Industrial & Engineering Chemistry Research, Vol.57, No.29, 9604-9614, 2018
Online Quality Prediction of Industrial Terephthalic Acid Hydropurification Process Using Modified Regularized Slow-Feature Analysis
Purified terephthalic acid (PTA) is an important product for the polyester and textile industry. In the industrial PTA-production process, 4-carboxybenzaldehyde (4-CBA) is a detrimental byproduct that can lower the polymerization rate and the average molecular weight of the polymer. Therefore, the content of 4-CBA in the final product can be used as a quality index to evaluate the current running status of the PTA-production process. However, because of the slow catalyst deactivation, this process is notable for its nonlinearity and dynamics. It is very difficult to obtain the 4-CBA-content values using traditional prediction methods from the process directly in real-time.

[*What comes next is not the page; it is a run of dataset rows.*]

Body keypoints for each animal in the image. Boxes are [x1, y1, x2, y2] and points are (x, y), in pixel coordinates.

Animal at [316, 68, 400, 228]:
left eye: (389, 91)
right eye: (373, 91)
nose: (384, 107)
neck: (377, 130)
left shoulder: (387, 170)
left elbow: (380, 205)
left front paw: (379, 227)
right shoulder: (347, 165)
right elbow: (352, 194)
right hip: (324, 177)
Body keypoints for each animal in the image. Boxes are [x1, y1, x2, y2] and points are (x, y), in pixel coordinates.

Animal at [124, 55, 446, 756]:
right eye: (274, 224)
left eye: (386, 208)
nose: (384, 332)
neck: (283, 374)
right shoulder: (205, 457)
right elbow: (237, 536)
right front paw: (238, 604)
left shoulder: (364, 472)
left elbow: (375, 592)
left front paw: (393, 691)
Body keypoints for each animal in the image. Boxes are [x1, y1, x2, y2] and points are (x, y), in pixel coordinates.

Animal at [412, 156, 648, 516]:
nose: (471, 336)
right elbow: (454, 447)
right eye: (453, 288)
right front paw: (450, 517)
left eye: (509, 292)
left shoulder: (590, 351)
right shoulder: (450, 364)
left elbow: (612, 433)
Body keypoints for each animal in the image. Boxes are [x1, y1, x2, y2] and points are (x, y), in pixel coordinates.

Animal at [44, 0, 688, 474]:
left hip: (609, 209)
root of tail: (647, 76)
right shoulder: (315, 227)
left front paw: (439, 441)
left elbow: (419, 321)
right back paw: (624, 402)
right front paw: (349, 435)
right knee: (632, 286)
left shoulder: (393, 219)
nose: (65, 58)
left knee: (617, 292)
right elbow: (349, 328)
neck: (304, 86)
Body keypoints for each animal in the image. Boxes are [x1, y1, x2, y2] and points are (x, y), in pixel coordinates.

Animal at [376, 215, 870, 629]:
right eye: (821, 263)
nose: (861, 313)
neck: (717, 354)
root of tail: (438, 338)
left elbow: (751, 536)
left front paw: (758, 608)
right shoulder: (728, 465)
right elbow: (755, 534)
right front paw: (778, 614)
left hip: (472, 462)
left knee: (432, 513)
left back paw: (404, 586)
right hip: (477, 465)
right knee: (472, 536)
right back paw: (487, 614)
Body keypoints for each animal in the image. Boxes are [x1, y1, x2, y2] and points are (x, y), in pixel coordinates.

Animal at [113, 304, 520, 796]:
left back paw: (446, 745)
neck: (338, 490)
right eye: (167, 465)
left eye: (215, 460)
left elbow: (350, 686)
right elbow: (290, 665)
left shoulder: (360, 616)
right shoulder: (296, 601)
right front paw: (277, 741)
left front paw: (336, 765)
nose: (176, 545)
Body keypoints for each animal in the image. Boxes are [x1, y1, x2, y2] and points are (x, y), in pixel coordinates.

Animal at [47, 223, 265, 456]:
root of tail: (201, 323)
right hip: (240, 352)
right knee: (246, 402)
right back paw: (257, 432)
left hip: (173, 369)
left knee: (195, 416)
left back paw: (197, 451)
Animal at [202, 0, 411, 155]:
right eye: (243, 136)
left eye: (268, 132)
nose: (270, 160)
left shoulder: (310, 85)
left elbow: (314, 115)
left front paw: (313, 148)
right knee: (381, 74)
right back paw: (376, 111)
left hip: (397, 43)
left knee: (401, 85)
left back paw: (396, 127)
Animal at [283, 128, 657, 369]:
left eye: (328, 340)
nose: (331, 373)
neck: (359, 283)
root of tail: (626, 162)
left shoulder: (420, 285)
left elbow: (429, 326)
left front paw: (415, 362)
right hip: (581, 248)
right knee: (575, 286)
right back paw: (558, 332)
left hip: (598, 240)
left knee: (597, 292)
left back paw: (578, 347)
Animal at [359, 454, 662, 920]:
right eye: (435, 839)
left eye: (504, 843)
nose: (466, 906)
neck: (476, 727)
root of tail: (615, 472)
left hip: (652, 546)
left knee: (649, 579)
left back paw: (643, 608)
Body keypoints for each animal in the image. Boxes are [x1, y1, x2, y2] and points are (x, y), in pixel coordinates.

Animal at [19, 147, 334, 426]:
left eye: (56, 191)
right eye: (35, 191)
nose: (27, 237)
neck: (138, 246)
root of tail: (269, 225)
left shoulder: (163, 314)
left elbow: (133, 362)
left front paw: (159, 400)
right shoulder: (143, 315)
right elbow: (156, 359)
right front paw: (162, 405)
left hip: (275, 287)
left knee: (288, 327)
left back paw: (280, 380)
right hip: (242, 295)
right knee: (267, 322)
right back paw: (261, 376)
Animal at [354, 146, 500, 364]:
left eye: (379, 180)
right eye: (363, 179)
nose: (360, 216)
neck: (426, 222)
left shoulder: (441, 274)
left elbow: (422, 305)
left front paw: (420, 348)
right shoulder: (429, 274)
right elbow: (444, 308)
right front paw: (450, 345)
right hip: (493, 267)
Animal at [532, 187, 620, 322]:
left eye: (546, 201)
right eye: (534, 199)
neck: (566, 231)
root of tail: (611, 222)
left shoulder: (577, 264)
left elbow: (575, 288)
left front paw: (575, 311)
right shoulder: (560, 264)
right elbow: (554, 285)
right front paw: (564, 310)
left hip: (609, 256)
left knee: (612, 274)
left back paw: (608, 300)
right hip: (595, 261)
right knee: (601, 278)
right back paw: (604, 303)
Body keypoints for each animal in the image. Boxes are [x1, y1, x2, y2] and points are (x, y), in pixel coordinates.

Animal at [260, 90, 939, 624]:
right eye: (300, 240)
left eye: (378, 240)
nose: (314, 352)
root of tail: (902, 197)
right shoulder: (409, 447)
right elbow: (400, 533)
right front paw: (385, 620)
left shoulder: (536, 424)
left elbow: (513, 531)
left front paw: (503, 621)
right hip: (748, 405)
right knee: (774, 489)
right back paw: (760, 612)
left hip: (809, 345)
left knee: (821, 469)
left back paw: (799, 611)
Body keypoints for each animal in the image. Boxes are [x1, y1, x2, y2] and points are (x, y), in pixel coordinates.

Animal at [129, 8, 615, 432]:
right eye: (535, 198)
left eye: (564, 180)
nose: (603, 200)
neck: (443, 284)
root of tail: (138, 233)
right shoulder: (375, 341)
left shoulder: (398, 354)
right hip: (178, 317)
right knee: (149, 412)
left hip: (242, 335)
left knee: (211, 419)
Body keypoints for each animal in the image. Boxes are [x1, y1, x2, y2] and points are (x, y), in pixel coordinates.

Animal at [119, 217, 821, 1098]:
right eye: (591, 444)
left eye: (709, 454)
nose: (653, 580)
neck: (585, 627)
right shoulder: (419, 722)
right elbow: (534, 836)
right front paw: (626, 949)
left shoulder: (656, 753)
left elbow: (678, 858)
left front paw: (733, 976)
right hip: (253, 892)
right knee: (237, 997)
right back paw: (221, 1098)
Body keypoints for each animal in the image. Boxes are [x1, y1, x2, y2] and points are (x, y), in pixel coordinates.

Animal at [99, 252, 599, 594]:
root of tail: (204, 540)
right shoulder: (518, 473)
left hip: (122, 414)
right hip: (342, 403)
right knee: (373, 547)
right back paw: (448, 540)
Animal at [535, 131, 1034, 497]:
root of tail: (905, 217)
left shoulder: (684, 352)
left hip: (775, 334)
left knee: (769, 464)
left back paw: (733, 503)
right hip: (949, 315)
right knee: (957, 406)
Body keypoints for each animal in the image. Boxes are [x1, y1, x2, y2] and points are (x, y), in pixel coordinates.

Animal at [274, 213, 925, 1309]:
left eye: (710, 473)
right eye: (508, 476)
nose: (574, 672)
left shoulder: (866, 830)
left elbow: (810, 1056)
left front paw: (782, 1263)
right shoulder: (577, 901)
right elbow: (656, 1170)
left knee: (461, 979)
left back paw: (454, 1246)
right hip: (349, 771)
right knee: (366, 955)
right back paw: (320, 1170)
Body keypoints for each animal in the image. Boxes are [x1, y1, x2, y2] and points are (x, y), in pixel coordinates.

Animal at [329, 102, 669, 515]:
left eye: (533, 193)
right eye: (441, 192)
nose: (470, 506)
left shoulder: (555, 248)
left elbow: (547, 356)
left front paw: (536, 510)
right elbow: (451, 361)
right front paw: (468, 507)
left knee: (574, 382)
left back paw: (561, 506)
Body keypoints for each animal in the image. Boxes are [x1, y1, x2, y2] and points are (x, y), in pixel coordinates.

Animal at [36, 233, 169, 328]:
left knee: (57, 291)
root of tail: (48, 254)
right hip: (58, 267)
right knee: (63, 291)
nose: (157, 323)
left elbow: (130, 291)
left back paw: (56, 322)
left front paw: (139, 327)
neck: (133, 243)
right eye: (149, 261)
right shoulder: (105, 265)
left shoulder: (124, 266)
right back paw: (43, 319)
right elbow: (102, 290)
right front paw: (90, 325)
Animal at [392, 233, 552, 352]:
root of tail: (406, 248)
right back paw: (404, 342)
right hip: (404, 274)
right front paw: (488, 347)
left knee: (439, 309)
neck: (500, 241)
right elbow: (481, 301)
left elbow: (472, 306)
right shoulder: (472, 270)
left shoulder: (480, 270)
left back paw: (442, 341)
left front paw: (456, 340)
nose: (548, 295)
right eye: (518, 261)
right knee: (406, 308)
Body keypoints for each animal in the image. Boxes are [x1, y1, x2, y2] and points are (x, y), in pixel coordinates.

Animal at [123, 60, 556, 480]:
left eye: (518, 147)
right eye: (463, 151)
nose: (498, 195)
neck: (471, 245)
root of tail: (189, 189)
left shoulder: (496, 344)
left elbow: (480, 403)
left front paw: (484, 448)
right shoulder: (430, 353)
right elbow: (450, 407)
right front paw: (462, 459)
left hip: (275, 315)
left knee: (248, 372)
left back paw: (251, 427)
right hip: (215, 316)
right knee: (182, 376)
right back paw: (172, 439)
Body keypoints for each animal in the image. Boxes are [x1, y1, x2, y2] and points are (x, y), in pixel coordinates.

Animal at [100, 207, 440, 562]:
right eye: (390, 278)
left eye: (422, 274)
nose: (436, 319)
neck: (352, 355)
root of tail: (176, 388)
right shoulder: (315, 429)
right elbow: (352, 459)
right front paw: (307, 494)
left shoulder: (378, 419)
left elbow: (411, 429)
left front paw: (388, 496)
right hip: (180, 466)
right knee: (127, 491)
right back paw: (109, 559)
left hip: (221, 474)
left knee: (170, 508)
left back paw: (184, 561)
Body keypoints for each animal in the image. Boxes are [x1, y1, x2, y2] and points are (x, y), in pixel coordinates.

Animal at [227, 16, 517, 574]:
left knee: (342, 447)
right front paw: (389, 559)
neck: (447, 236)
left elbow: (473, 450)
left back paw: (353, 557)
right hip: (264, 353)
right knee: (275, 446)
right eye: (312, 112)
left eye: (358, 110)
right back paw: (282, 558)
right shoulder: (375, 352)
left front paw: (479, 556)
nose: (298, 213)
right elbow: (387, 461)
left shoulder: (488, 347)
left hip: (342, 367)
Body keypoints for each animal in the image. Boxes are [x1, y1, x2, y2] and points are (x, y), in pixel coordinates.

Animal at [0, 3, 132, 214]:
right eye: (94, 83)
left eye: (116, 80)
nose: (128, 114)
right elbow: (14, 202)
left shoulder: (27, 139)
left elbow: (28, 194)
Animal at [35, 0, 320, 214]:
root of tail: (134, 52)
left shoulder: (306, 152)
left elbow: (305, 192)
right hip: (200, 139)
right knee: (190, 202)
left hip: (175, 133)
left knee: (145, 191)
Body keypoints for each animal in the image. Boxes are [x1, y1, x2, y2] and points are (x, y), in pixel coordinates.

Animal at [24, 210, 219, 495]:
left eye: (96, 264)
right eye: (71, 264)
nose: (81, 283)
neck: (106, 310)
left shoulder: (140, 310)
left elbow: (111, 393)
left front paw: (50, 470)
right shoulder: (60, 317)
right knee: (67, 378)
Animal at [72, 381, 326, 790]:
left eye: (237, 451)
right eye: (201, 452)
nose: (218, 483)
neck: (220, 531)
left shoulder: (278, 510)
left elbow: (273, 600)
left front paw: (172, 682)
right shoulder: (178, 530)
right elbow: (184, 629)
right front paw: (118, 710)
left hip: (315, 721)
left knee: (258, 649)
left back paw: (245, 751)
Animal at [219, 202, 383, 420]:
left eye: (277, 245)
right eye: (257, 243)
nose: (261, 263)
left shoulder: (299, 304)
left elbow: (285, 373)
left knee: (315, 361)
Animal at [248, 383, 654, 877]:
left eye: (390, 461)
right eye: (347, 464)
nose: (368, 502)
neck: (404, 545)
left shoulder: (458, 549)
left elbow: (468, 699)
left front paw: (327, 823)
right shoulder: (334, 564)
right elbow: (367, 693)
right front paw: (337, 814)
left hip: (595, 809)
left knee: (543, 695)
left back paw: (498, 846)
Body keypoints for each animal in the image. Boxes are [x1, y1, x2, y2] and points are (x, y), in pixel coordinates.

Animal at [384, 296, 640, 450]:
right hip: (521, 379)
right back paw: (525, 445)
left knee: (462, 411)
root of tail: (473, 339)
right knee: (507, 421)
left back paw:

For a better estimation of the status of the PTA-production process, a novel, online quality-prediction method based on modified regularized slow-feature analysis (ReSFA) is proposed in this paper for predicting the concentration of 4-CBA. The proposed method can handle the dynamics of the process better by exploring the temporal relationship of the input variables and incorporating the neighboring relationships of the input and output variables. Meanwhile, a modified just-in-time-learning method is introduced to deal with nonlinearity to improve online prediction performance. Finally, a case study is conducted with data sampled from a practical industrial terephthalic acid hydropurification process to demonstrate the effectiveness and superiority of the proposed method.